DLSS 2.2 source code has leaked out online after Nvidia faced one of the biggest hacks in their history last week. This leake revealed details on things such as the chips the Nintendo Switch Pro is based on, in addition to their upcoming graphics cards. In total, over 1TB of data is being leaked out by hacking group LAPSUS$, threatening to release further confidential information if Nvidia does not release mining performance limiters on their newer RTX cards. However, the release of the DLSS 2.2 source code is potent, as, alongside development documents, it could reveal to competitors such as AMD, and even the FOSS (Free and open-source software )community how to reverse-engineer this game-changing technology, which has been a huge lynchpin for the unique selling points of Nvidia’s GPU offerings.
DLSS 2.2 source code
Sent in via an anonymous tip to TechPowerUp, the DLSS 2.2 source code leak includes a programming guide, in addition to c++ files and more that could easily infringe on Nivida’s own original IP. AMD have wanted to create their own competitor in the form of FidelityFX Super Resolution which doesn’t work in the same way as DLSS, so it’s safe to assume that engineers at AMD might be trawling through these documents to gain some understanding as to how DLSS works, and what makes it improve performance so highly on all systems. It’s one of the greatest innovations in graphics technology in recent years (yes, even more so than ray tracing) as it improves performance without taxing the graphics card itself thanks to machine learning AI.

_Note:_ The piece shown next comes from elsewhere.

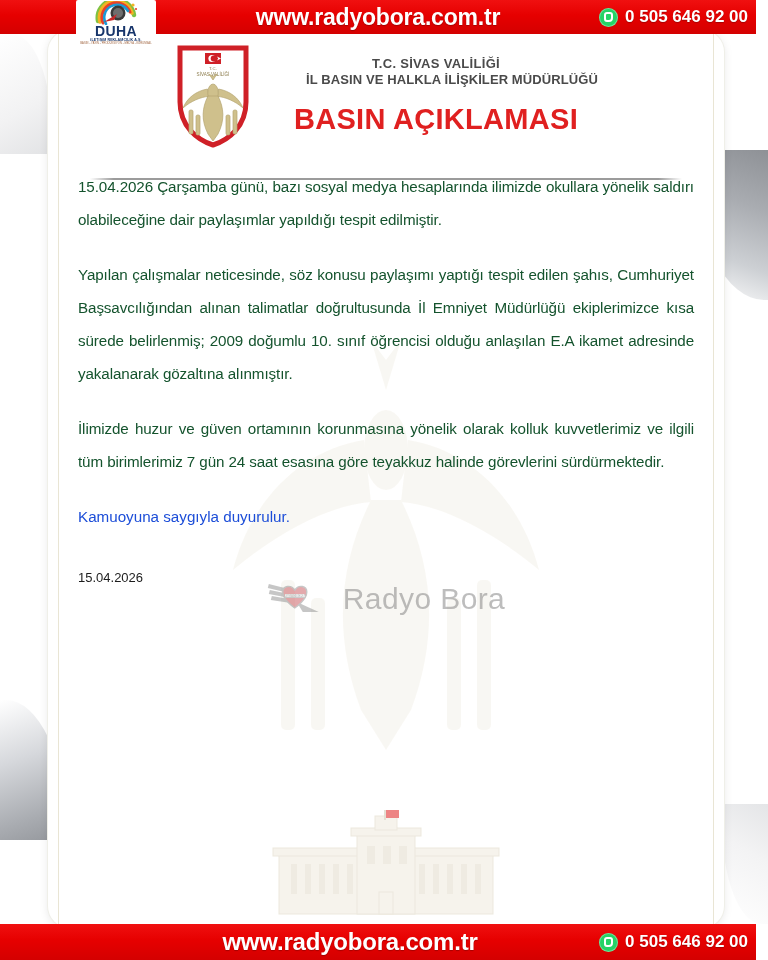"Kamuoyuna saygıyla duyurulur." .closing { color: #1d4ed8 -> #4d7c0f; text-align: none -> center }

Machine learning and AI is one of Nvidia’s biggest businesses, not only on the consumer end in the form of DLSS 2.2, but also a huge part of their enterprise business ventures, meaning that if the core technologies behind DLSS 2.2 get leaked out online, so could the core of Nvidia’s entire AI business. Of course, it’s a hell of a lot more complicated than that, but the implications behind this leak could potentially reverberate throughout the entire tech industry if the leaks are to be as substantial as reported.
We could potentially see more leaks come out if Nvidia does not give in to the demands of the LAPSUS$ hacking group. While some elements and drivers could be released that do remove the LHR limitations of graphics cards, it’s more than likely that we will see more leaks of this nature come out, revealing further confidential information and technologies that Nvidia has not even announced yet, illustrated by the fact that we’ve got further information on their Lovelace CPUs.

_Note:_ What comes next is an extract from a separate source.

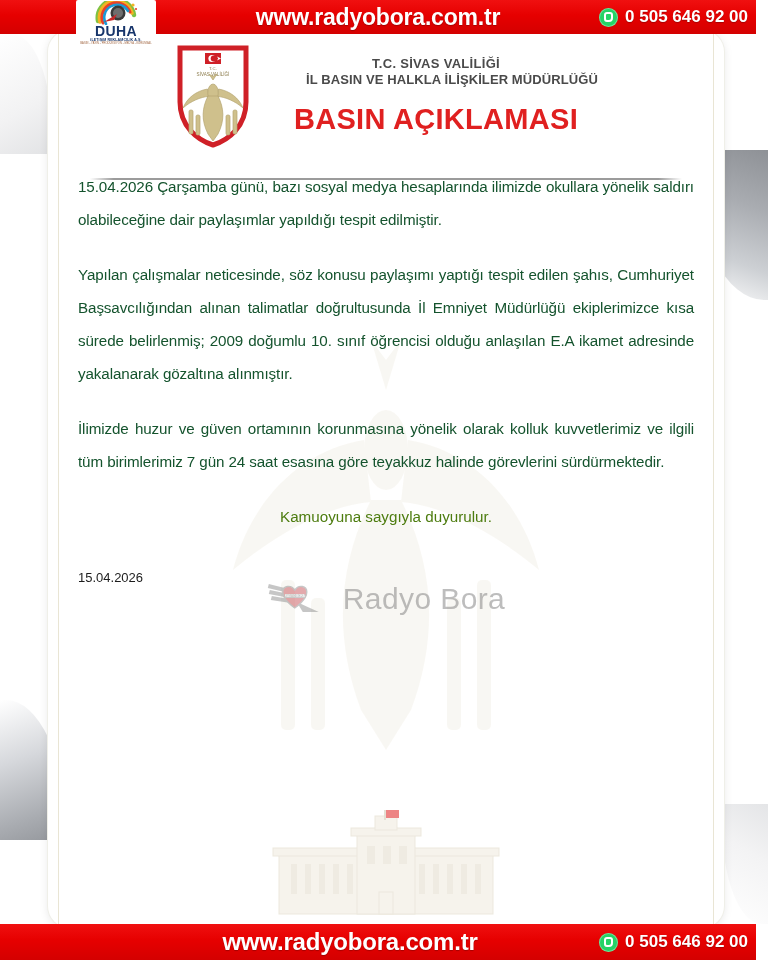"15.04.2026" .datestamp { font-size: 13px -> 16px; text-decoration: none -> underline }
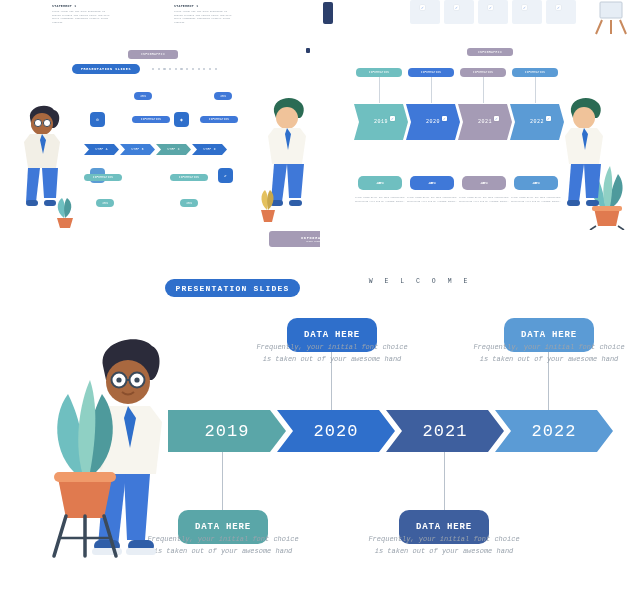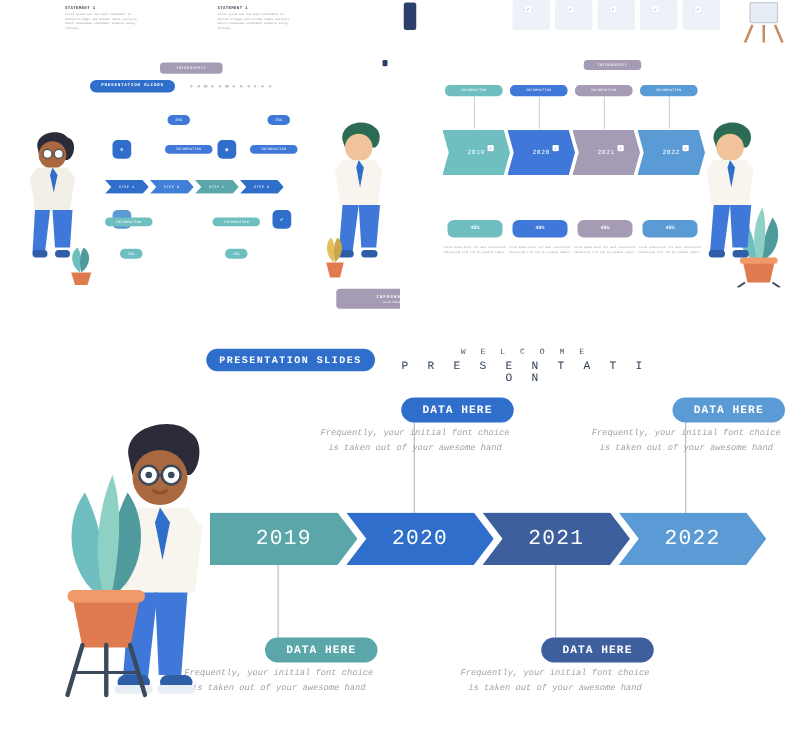"P R E S E" div.w2 { html: <div>P R E S E N T A T I O N</div> -> none }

This situation is still developing, so we will be keeping an incredibly close eye on what comes further from this ransomware attack that Nvidia is currently facing, as there could be much more news to come from further leaks. As the situation stands, Nvidia could potentially meet their demands and release the LHR drivers, but we don’t expect it to come to that kind of settlement, until Nvidia’s hands are really, really pressed.